Au premier rang des offreurs de monnaie se trouve le banquier. Le banquier est un investisseur, mais un investisseur un peu particulier. Il s’investit dans la fourniture de puissance pour le souverain ; en l’occurrence, depuis l’âge du bronze, il s’investit dans la fourniture d’un stock de métal, afin de se porter au premier rang des fournisseurs de la machine de guerre du souverain.
Au second rang on trouve ceux qui ont un accès direct au crédit du souverain. Ses composantes sont des figures du souverain, des acteurs de la décision économique souveraine, des citoyens, des investisseurs, des consommateurs. Ils prennent ce que nous – modernes – appelons des libres décisions ; ce qui, en fait signifie qu’ils ont à en assumer la responsabilité.

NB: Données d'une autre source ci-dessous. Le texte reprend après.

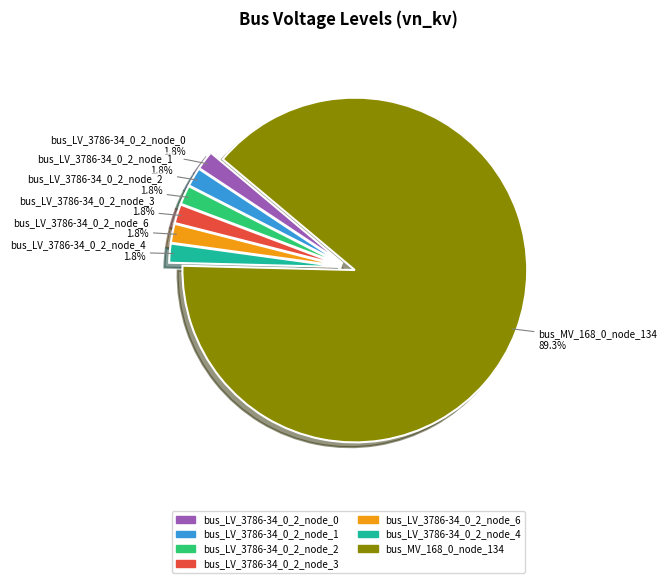

Does any single category account for the majority?

Yes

Ces figures sont des rôles économiques auxquels les sujets individuels peuvent éventuellement accéder. Ils trouvent alors cette accréditation de leur rôle en se présentant dans un ordre conforme aux attentes du souverain, bien en rangs, devant les portes d’accès aux moyens de paiement. Ils se font par-là même demandeurs de monnaie.
Le demandeur de monnaie, lui, s’assujettit pour avoir accès aux moyens de paiement. En effet, pour valider leurs activités, leurs actions et leurs paroles, les sujets individuels sont en recherche d’accréditation. C’est leur passion fixe. Et les flux monétaires rentrants vont satisfaire cette quête de validation sociale (« se sentir à sa place », « avoir sa part du gâteau »). Mais pour ça, il leur faut satisfaire les attentes des figures du souverain.
Pour être reconnu et accrédité par le souverain, pour accéder à l’autorité, à la fonction, à la charge, au poste, pour que le souverain fasse l’honneur de confier une mission, une délégation, une représentation, il faut satisfaire les attentes du souverain (ou plutôt satisfaire aux nécessités de la souveraineté, c’est-à-dire qu’il faut satisfaire la raison d’État). Cette satisfaction des attentes justifie et valide le processus d’accréditation.
Ainsi se réalise l’assujettissement monétaire. Pour ça, les sujets individuels doivent s’insérer et s’intégrer dans des réseaux de ruissellement des moyens de paiements. Ils doivent se présenter devant les portes d’accès aux moyens de paiements.